When I told a friend that I was writing this Elder post on the subject of Ms Reid Banks’s lurch from an arch-champion of Israel into a foe, my friend, noting her advanced aged, suggested “Perhaps she’s gone senile”. I am not so sure. Still, I find that that explanation for her volte-face has also occurred to others, such as this exchange by commenters regarding the above announcement [https://disqus.com/home/discussion/harrysplace/british_artists_respond/]:
Commenter One:
I have to admit I was quite shocked and upset to see Lynne Reid Banks on the list. I read "The L-Shaped Room" in 1978 while travelling in Europe and Israel and enjoyed it immensely. She was very familiar with Israel, lived there on kibbutz for 8 years and it showed in her work. She's quite old now so perhaps senility has set in. It's one thing for an artist who clearly identified with Israel's left to be critical of a right-wing government, but quite another to sign on to a cultural boycott. I am sad and disgusted, and find myself hoping it's dementia, which is sad in itself.
Commenter Two:
Without being able to go into specifics, I know something of Lynne Reid Banks' behaviour in respect of obligations to her Jewish family connections which show her in a less than wonderful and egocentric light. I'm not in the least surprised by her being on this list. She severed her connections with Israel long ago.

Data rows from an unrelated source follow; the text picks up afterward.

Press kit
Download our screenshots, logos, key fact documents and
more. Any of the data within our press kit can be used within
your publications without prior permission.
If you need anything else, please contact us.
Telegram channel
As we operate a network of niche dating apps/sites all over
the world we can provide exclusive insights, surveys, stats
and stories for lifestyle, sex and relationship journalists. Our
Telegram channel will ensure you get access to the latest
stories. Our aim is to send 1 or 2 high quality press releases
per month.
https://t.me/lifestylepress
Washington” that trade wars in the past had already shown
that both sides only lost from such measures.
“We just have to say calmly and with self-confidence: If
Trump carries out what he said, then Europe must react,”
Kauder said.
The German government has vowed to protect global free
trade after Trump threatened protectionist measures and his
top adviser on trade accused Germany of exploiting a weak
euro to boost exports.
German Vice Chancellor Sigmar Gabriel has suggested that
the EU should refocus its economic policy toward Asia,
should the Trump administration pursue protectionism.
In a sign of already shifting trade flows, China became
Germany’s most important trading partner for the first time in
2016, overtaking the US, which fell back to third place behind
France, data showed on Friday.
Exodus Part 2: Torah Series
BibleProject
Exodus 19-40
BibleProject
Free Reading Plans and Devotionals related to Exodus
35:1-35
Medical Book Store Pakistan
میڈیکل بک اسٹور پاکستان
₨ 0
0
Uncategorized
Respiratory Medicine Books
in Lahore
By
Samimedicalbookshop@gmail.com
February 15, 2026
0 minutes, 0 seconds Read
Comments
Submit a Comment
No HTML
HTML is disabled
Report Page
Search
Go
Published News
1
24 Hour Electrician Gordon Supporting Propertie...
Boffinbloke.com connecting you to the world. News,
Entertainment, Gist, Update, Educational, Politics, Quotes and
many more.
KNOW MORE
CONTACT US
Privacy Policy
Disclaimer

The Israel she was interested in is a fantasy of kibbutz life that might have been credible in 1962 but is long past.
Commenter One (again)
By her action signing this petition, I wouldn't question anything you've written. What a dreadful "journey" (god how I hate that word) she's been on since then.
Commenter Three
That was my reaction too. Hers was the only name that took me aback.